==== Data for this task

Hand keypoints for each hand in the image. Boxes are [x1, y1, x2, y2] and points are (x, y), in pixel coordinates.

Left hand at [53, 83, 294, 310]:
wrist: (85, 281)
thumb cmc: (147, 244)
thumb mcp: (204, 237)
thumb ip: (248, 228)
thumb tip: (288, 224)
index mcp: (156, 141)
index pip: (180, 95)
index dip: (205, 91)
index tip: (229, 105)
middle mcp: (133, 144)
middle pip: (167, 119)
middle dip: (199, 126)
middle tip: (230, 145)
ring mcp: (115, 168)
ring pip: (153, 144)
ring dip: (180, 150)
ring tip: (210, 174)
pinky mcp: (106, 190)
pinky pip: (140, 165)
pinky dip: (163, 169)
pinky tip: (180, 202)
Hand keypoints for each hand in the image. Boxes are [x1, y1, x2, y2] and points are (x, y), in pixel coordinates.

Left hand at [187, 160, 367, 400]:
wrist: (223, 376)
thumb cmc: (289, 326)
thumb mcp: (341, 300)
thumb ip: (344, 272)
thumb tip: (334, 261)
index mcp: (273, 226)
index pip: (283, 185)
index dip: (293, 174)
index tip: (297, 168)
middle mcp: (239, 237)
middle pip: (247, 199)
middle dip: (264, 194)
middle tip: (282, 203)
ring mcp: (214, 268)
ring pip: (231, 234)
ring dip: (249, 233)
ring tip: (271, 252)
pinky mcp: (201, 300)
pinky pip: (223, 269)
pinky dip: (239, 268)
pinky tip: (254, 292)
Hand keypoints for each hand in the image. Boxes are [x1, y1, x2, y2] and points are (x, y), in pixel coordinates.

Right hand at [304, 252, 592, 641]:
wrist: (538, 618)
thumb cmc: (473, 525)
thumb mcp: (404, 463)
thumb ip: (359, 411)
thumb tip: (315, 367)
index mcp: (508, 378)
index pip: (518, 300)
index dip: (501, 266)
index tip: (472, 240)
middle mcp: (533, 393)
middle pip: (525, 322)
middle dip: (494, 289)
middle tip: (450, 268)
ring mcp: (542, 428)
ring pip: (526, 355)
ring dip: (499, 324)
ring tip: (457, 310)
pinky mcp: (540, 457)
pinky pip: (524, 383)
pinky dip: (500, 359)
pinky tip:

========

#### Exercise:
What you return must match the records above exactly, line for line.

#### Finished task:
Hand keypoints for each hand in the image. Boxes are [x1, y1, x2, y2] and points are (x, y), in pixel coordinates.

Left hand at [53, 83, 294, 310]:
wrist: (85, 281)
thumb cmc: (147, 244)
thumb mcp: (204, 237)
thumb ip: (248, 228)
thumb tip: (288, 224)
index mcp: (156, 141)
index pip: (180, 95)
index dip: (205, 91)
index tip: (229, 105)
middle mcp: (133, 144)
middle pip: (167, 119)
middle dip: (199, 126)
middle tip: (230, 145)
ring mcp: (115, 168)
ring pip: (153, 144)
ring dip: (180, 150)
ring tip: (210, 174)
pinky mcp: (106, 190)
pinky pip: (140, 165)
pinky dip: (163, 169)
pinky tip: (180, 202)
Hand keypoints for each hand in the image. Boxes are [x1, y1, x2, y2] and points are (x, y), in pixel coordinates.

Left hand at [187, 160, 367, 400]:
wrist: (223, 376)
thumb cmc: (289, 326)
thumb mcp: (341, 300)
thumb ip: (344, 272)
thumb tip: (334, 261)
index mcp: (273, 226)
index pip: (283, 185)
index dip: (293, 174)
index tip: (297, 168)
middle mcp: (239, 237)
middle pip: (247, 199)
middle dip: (264, 194)
middle tip: (282, 203)
ring mcp: (214, 268)
ring pip: (231, 234)
ring dip: (249, 233)
ring tip: (271, 252)
pinky mcp: (201, 300)
pinky pip: (223, 269)
pinky dip: (239, 268)
pinky tip: (254, 292)
Hand keypoints for each hand in the image. Boxes are [x1, y1, x2, y2] and points are (x, y), in pixel coordinates.

Right hand at [304, 252, 592, 641]:
wrist: (538, 618)
thumb cmc: (473, 525)
thumb mcp: (404, 463)
thumb ip: (359, 411)
thumb tip: (315, 367)
index mcp: (508, 378)
index pip: (518, 300)
index dip: (501, 266)
index tip: (472, 240)
middle mcp: (533, 393)
middle pip: (525, 322)
middle dip: (494, 289)
middle tip: (450, 268)
ring mcp: (542, 428)
ring pip: (526, 355)
ring dip: (499, 324)
ring tip: (457, 310)
pinky mcp: (540, 457)
pinky pip: (524, 383)
pinky dip: (500, 359)
pinky tip:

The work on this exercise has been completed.